What would you say if Jesus walked up to you and said these words? Come with Me. Wherever I lead. Whatever the price. Whatever the loss– Would you say yes?

Late one September night (2018), I was driving home from a friends house listening to worship music and having quiet time with the Lord. His presence was overwhelming. I heard Him ask, “would you give up everything you have and follow me? Just by your faith alone?” This took me by surprise– not knowing exactly what He meant by this, my logical self went through every scenario of what I would be giving up. School, friends, family, the security of my own home, the comfort of everything I was used to. At this point of my life I had been longing more than ever before to find the purpose for which He had created me for. I was sick and tired of going through the motions of life. My “college experience” which included lots of drinking, partying, and bad decisions, left an even bigger hole than the one that I originally tried to fill with those things. In a sense, I feel as if I had been waiting for something like this. And God knew that. He knew my heart was ready, even if I didn’t. Ready to leave my old life behind me and follow Him.

After contemplating this question for a while, I smelled the strongest scent of lemons (weird, I know). Mind you, I didn’t have any air-freshener in my car and I was literally driving down a highway… I kind of ignored this for a bit, but something in my head kept telling me to look up the symbolism of the smell of lemons when I got home. So of course when I got home, that’s exactly what I did. The first thing that popped up when I searched “smell of lemons symbolism” was “God’s Presence.” Although odd, this immediately confirmed everything for me. Like if I had any doubts in my mind that this was God talking to me– they all went away.

Although I didn’t know just how literal He was being at the time, I took a step into the unknown and said yes to Jesus. This one question from Him started His movement in my life. My heart became more open to the things He had in-store for me and less on my “I’ve got it all figured out” attitude. The first thing that I felt like He really placed on my heart was The World Race. I began researching all about it. Well God, I now see why You asked me that question… because if I go on this then I would have to give up everything and trust completely in You to carry me through. I prayed about this for a couple of months and still wasn’t quite sure if this was for me. I started to get extremely discouraged because I was so passionate about finding out what God wanted me to do with my life. And I really thought this was it. The enemy was hitting me with everything at this point– “you’re too young, you’re crazy if you think YOU can travel to another country and spread God’s word, look at your life and all of your failures…” so many negative thoughts came in like a wave and I began to seclude myself from God. It felt like a major setback from where I was. I kept asking Him, “why do I feel so far away from you right now?
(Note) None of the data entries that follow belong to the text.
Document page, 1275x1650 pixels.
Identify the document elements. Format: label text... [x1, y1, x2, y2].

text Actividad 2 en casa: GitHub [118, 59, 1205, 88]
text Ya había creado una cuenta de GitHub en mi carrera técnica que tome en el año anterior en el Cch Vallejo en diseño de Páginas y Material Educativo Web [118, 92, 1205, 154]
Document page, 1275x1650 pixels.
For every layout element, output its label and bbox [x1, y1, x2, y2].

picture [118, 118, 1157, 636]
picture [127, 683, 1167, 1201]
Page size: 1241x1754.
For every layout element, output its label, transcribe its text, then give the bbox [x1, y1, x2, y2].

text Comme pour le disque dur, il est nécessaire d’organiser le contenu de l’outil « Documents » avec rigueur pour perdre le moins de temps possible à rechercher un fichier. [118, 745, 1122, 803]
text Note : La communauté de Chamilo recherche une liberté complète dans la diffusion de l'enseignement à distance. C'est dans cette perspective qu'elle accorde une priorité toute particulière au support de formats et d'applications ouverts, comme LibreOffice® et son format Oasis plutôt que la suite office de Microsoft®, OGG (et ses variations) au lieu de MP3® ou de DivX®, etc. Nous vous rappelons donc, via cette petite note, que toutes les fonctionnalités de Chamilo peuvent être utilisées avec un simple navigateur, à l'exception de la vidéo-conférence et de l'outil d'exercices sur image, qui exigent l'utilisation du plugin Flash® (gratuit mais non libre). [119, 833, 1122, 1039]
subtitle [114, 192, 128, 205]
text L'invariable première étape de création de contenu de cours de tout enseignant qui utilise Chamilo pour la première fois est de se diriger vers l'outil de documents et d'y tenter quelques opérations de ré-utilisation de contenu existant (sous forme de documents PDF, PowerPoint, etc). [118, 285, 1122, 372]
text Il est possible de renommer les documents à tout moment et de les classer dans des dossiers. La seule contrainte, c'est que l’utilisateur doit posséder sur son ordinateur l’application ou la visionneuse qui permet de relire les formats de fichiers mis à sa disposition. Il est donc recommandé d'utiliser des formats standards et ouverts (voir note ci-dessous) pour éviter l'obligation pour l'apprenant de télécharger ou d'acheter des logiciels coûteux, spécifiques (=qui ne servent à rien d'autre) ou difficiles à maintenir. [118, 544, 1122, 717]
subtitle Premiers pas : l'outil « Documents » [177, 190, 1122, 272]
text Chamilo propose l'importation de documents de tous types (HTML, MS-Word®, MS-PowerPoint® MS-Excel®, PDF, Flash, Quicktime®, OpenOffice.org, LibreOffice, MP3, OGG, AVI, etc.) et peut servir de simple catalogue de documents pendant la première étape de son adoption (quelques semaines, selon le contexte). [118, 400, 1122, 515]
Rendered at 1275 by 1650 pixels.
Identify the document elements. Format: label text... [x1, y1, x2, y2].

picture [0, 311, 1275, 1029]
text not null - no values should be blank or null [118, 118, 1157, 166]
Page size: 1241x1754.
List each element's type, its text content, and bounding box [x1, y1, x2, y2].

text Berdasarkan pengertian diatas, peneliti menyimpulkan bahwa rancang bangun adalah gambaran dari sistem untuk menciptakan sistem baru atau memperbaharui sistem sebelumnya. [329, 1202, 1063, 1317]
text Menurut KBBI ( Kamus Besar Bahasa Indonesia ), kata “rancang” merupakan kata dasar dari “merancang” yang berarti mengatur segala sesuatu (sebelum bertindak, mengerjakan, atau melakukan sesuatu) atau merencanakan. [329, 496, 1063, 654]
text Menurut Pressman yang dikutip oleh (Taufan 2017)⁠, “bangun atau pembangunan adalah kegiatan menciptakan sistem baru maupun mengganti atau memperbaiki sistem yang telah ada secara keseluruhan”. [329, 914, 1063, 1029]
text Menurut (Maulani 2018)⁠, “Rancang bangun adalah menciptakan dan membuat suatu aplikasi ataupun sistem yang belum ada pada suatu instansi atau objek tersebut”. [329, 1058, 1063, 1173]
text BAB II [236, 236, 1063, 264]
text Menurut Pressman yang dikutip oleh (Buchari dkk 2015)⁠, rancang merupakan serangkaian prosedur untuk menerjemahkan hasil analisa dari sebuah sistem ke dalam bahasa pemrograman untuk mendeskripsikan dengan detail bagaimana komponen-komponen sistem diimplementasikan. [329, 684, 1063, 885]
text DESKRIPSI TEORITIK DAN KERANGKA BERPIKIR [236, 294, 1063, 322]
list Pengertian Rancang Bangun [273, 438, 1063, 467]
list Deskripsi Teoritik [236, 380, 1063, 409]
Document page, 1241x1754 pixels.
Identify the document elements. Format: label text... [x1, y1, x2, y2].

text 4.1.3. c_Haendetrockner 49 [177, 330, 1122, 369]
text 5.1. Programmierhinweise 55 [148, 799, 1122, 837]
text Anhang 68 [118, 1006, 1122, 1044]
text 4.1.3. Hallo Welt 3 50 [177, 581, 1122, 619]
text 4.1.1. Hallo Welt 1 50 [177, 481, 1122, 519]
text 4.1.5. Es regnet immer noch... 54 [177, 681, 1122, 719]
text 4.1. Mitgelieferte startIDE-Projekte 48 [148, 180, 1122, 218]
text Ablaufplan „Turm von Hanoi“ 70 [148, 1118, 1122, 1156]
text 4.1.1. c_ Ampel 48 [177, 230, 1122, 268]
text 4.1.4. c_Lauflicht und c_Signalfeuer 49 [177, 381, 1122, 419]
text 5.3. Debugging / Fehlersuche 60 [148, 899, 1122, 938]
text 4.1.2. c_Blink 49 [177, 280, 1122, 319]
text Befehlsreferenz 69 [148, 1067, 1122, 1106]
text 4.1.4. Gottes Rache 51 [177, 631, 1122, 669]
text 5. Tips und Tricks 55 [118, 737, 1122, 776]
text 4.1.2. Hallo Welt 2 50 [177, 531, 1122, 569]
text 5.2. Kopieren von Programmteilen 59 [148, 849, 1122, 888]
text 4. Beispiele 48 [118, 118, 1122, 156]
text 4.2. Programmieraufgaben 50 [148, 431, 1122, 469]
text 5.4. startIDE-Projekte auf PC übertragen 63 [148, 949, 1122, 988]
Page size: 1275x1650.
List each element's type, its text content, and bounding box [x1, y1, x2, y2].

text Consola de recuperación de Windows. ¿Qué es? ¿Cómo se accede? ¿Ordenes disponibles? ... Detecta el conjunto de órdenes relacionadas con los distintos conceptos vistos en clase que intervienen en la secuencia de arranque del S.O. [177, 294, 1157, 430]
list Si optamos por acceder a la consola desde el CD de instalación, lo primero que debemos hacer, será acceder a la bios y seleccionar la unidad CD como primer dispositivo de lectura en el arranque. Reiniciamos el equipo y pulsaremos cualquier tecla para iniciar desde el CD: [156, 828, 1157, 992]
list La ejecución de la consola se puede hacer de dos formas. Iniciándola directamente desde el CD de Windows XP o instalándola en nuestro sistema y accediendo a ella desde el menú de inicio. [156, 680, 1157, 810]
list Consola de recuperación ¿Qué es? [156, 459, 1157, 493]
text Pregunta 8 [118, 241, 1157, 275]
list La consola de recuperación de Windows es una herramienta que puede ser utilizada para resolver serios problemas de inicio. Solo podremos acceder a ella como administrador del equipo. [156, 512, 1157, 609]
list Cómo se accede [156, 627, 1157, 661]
Why is it that I can’t ever STAY close to you?”

Well maybe because even though I’m a Christian, I believe in God and listen to Him, I haven’t fully surrendered myself to Him–to LET Him make me new and put my past/old ways behind me. I was so tired of not feeling close to God, so the night of March 10th, I surrendered myself fully to Him.
It is by GRACE we have been saved and by how much God loves us. 
There is nothing we do or did to deserve this.

Fast forward to now, through all of the doubts and setbacks, it’s finally happening! I get to experience this amazing 11 month journey to share and show the love of Christ all around the world! I am so expectant on how He’s going to mold my heart more like His and the ways in which He is going to use me to further His Kingdom. Looking at it from this perspective makes me realize how important my “yes” was. I had no idea what He meant that night when He asked me to give up everything and just follow Him. But I said yes and took a step into the unknown. He was calling me deeper. And now I get to experience the blessings and privilege of going on this trip because of it.

I have such an overwhelming desire to follow Him and go wherever He leads me in this life. I can’t wait to travel the world, pour out His Love to people, and share His Word for the rest of my life. Some people won’t understand this, giving up having a career for a time or even forever, just to go mission to people around the world. But once you fully surrender to Him, He will take you places you never could have imagined. Your previous desires of what you thought your life should or would be like, will disappear. 

All He wants is a yes. He knows how scary the unknown is for us, that is why He promises to guide you every step of the way. But since we have free will over our lives, it is up to us to take that first step of faith and trust in Him. He will do the rest.